How to Grow Your Business in India
A common ambition among all businesses in India is their zeal to grow fast and become the next Tata, Birla, Narayana Murthi or Ambani. According to a study report from B2B market research firm Circle Research, achieving growth is cited as the biggest ambition for small and midsize businesses. While this ambition is a good motivator, the reality of business development is easier said than done.
India ranks globally 3rd with over 4,200 startups, as per NASSCOM’s ‘Start-up India’ report. Some estimates show that a full 90% of startups fail each year. The remaining 10% that do survive are also the businesses that are growing by expanding their business premises, entering new market areas, and introducing a variety of new products and services. If you want to do the same and grow your business in India, follow these tips:
- Jugaad: India is the land of “jugaad” which means that you can fix up a DIY free or dirt-cheap solution for just about everything. Make use of this jugaad mentality and figure out what big expenses and overheads you are paying for every month or every year that you can eliminate. For example, if you are using a licensed operating system and software such as Windows and/or MS-Office, you can find free open source replacements such as Linux and OpenOffice or Google Docs. This is the fastest way to grow your business in India, since you don’t have to spend time and money on business expansion, marketing and sales.
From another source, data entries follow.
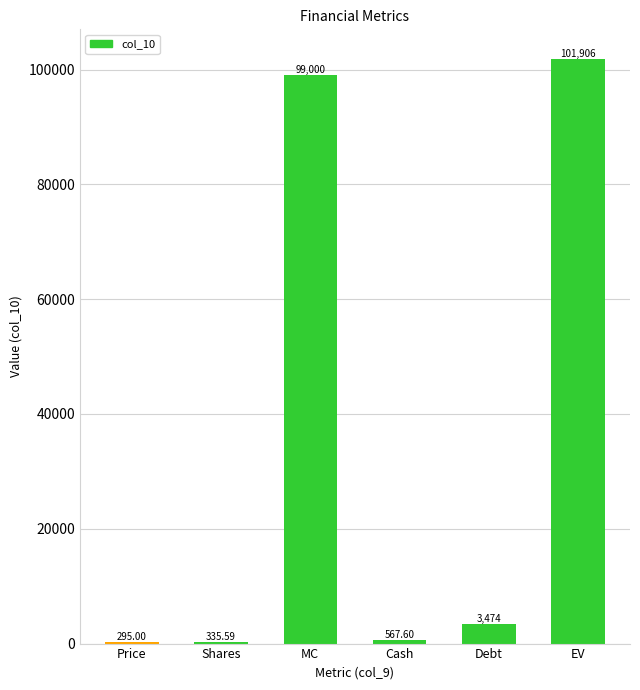

Between Cash and MC, which is larger?

MC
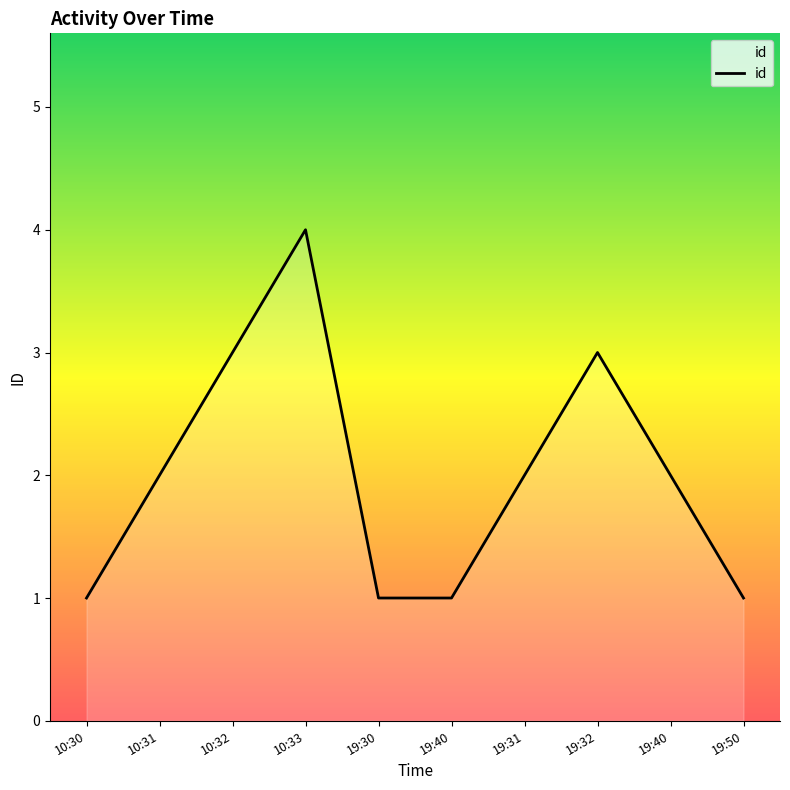

The chart shows a value of 3 at 19:40. True or false?

False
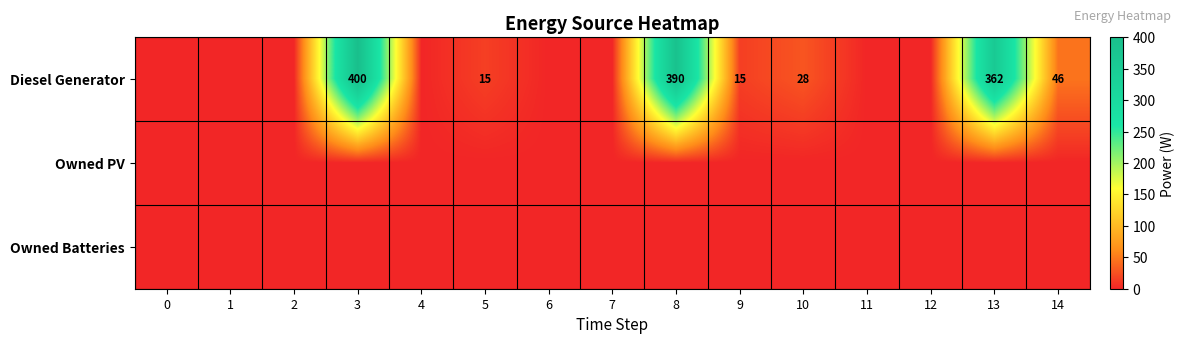

The value of Owned Batteries at 4 is 0. True or false?

True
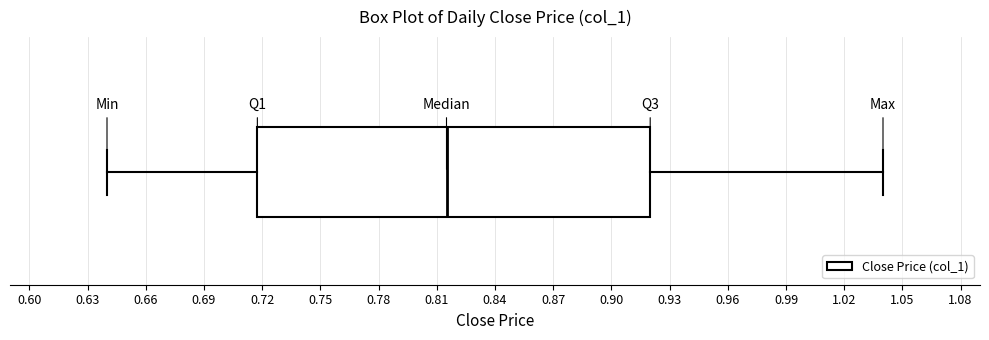

Transcribe this box plot: give where the median line is, the range the box spans, and where the two whiskers end, as read against the x-axis. The values are not printed on the chart, so give them approximately, as read against the axis.

median 0.815, box 0.720 to 0.920, whiskers 0.640 to 1.040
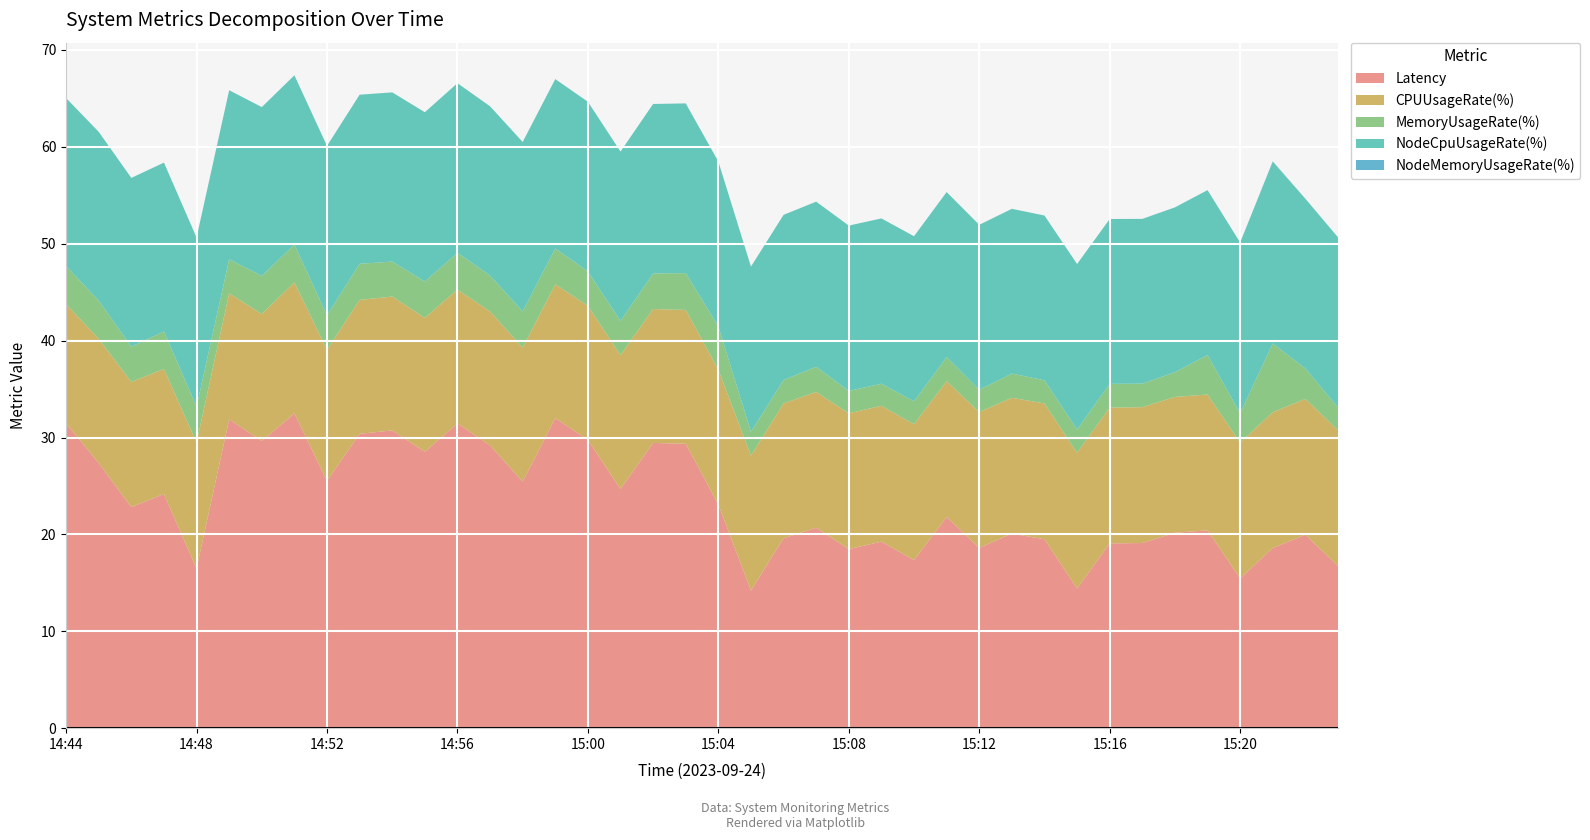

Reading right to left, extract all data points from this chart.

Latency: 15:23=16.7	15:22=20.0	15:21=18.6	15:20=15.4	15:19=20.4	15:18=20.2	15:17=19.1	15:16=19.1	15:15=14.4	15:14=19.5	15:13=20.1	15:12=18.6	15:11=21.8	15:10=17.4	15:09=19.2	15:08=18.5	15:07=20.7	15:06=19.6	15:05=14.2	15:04=23.1	15:03=29.4	15:02=29.4	15:01=24.7	15:00=29.8	14:59=32.0	14:58=25.4	14:57=29.2	14:56=31.4	14:55=28.5	14:54=30.7	14:53=30.4	14:52=25.5	14:51=32.5	14:50=29.6	14:49=31.9	14:48=16.5	14:47=24.2	14:46=22.8	14:45=27.4	14:44=31.5
CPUUsageRate(%): 15:23=14.0	15:22=14.0	15:21=14.0	15:20=14.0	15:19=14.0	15:18=14.0	15:17=14.0	15:16=14.0	15:15=14.0	15:14=14.0	15:13=14.0	15:12=14.0	15:11=14.0	15:10=14.0	15:09=14.0	15:08=14.0	15:07=14.0	15:06=13.9	15:05=13.9	15:04=13.9	15:03=13.8	15:02=13.8	15:01=13.8	15:00=13.8	14:59=13.8	14:58=13.8	14:57=13.8	14:56=13.8	14:55=13.8	14:54=13.8	14:53=13.8	14:52=13.5	14:51=13.5	14:50=13.1	14:49=13.0	14:48=13.0	14:47=12.9	14:46=12.9	14:45=12.8	14:44=12.3
MemoryUsageRate(%): 15:23=2.3	15:22=3.1	15:21=7.1	15:20=3.0	15:19=4.1	15:18=2.5	15:17=2.4	15:16=2.5	15:15=2.4	15:14=2.4	15:13=2.5	15:12=2.3	15:11=2.5	15:10=2.4	15:09=2.3	15:08=2.3	15:07=2.6	15:06=2.4	15:05=2.5	15:04=4.5	15:03=3.8	15:02=3.7	15:01=3.5	15:00=3.5	14:59=3.7	14:58=3.8	14:57=3.7	14:56=3.8	14:55=3.8	14:54=3.6	14:53=3.7	14:52=3.6	14:51=3.9	14:50=3.9	14:49=3.5	14:48=3.7	14:47=3.9	14:46=3.6	14:45=4.0	14:44=3.9
NodeCpuUsageRate(%): 15:23=17.6	15:22=17.5	15:21=18.8	15:20=17.6	15:19=17.0	15:18=17.0	15:17=17.0	15:16=17.0	15:15=17.1	15:14=17.0	15:13=17.0	15:12=17.0	15:11=17.0	15:10=17.0	15:09=17.1	15:08=17.1	15:07=17.0	15:06=17.0	15:05=17.0	15:04=17.0	15:03=17.5	15:02=17.5	15:01=17.5	15:00=17.5	14:59=17.5	14:58=17.5	14:57=17.5	14:56=17.5	14:55=17.5	14:54=17.5	14:53=17.4	14:52=17.5	14:51=17.5	14:50=17.4	14:49=17.4	14:48=17.4	14:47=17.4	14:46=17.4	14:45=17.4	14:44=17.3
NodeMemoryUsageRate(%): 15:23=0.0	15:22=0.0	15:21=0.0	15:20=0.0	15:19=0.0	15:18=0.0	15:17=0.0	15:16=0.0	15:15=0.0	15:14=0.0	15:13=0.0	15:12=0.0	15:11=0.0	15:10=0.0	15:09=0.0	15:08=0.0	15:07=0.0	15:06=0.0	15:05=0.0	15:04=0.0	15:03=0.0	15:02=0.0	15:01=0.0	15:00=0.0	14:59=0.0	14:58=0.0	14:57=0.0	14:56=0.0	14:55=0.0	14:54=0.0	14:53=0.0	14:52=0.0	14:51=0.0	14:50=0.0	14:49=0.0	14:48=0.0	14:47=0.0	14:46=0.0	14:45=0.0	14:44=0.0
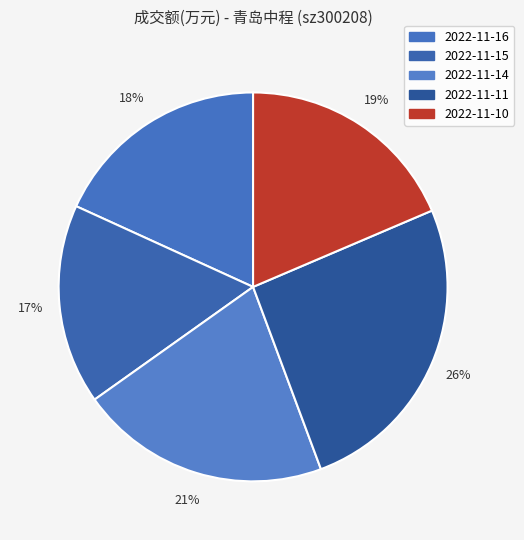

Count the number of slices in the pie.

5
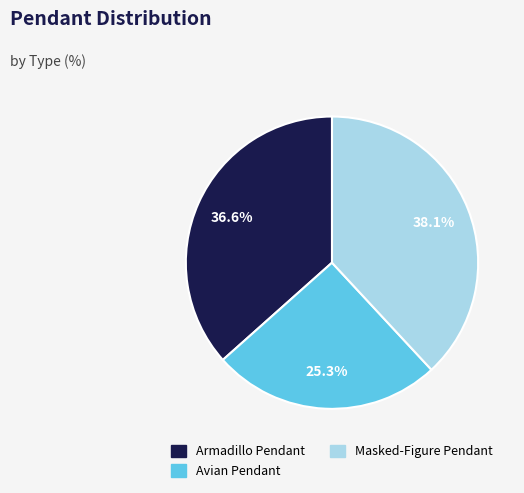

Is it true that Avian Pendant is 40% of the pie?

False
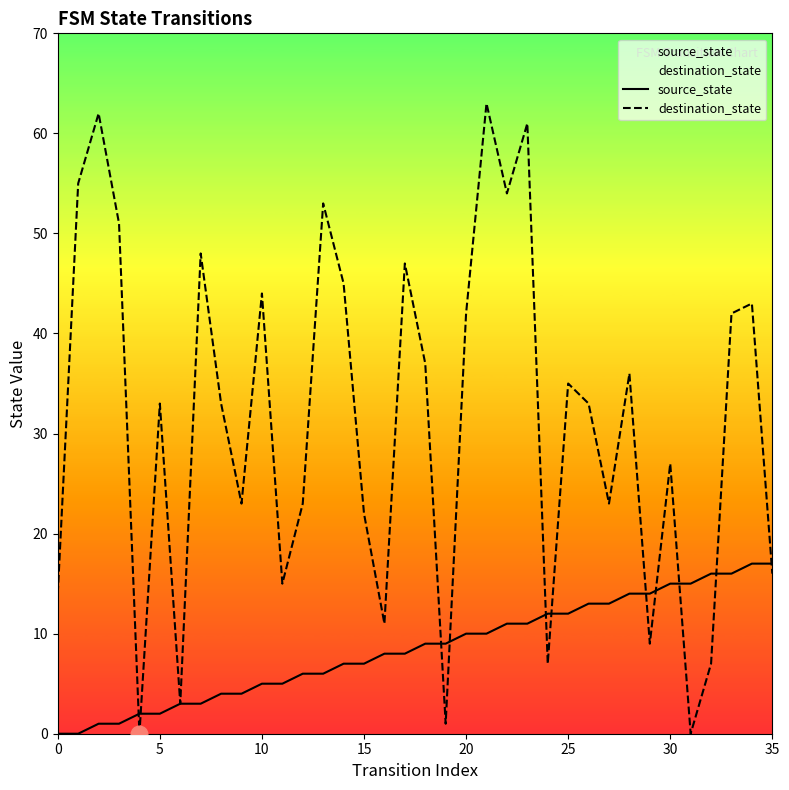

What is the value of the source_state point at the 9th from the left?

4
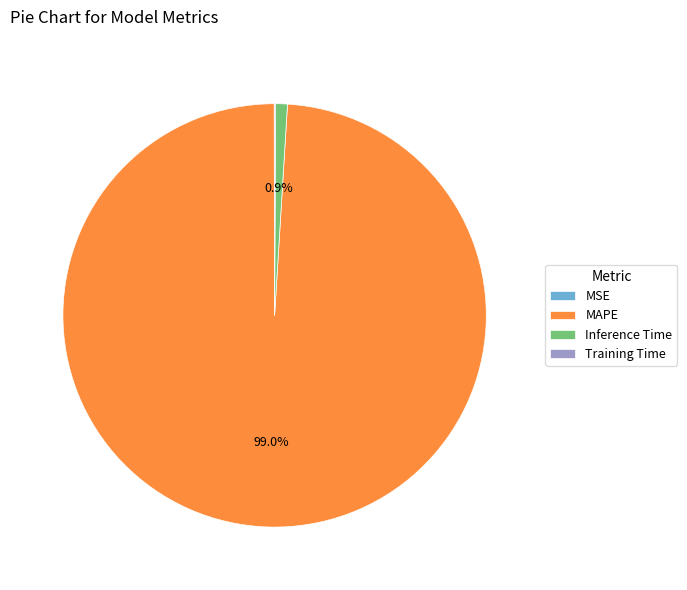

Is there a majority slice in this chart?

Yes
- 80-20 Rule: The rule depicts roughly that 80% of the outcomes are generated from 20% of total efforts in most events. This is is also known as Law of Inequality or Pareto Principle, since it was initially discovered by Italian Economist Vilfredo Pareto. In his 2008 bestseller The Game Changer, Procter & Gamble CEO Lafley explains how his company implemented the 80/20 rule to grow their business. Lafley notes that they dramatically improved P&G’s financial performance by increasing their focus on some 80 brands that generate 90% of sales and 95% of profit for the company. Lafley observed that 20% of brands account for 80% of sales in retail sector.
- Business Metrics to Grow: Business metrics and data can help you to take the right decisions to grow your business. Collecting and analysing the right business data such as KPI (Key Performance Indicators) or KPA (Key Performance Analytics) will help you take better decisions on issues such as budget, time and team. The key metrics that every business needs to track are Customer Acquisition Cost (CAC), Monthly Recurring Revenue (MRR), Highest and Lowest Selling Product or Service, Expense by Category, High Value Customers and Staff Productivity.
- Crowdsourcing: Your customers know best what they want, so get their input. Even big brands like Netflix, McDonald’s and Lego are making use of this method. One good example is Giffgaff, a mobile network operator in the U.K.Questions posted by its customers are answered by the company’s online community, creating a pool of crowdsourced user-generated content. If you want to do something like this, make use of these online crowdsourcing tools such as X Prize Foundation, CoFundos, Genius Rocket, Amazon Mechanical Turk, UTest, Idea Connection, Ennovent and Top Coder.
- Process Automation: Every aspect of business can be fully or partially automated these days. You can get automation tools and/or software for hiring and recruitment, marketing, lead management, sales acceleration, CRM, accounting, inventory, project management and collaboration, and a whole lot more. You can also get an ERP that covers all the business processes in your entire organisation. For instance, Cadbury India’s SAP implementation is often cited as a model example of how ERP software can enable a company’s fast-paced business growth in the Indian market.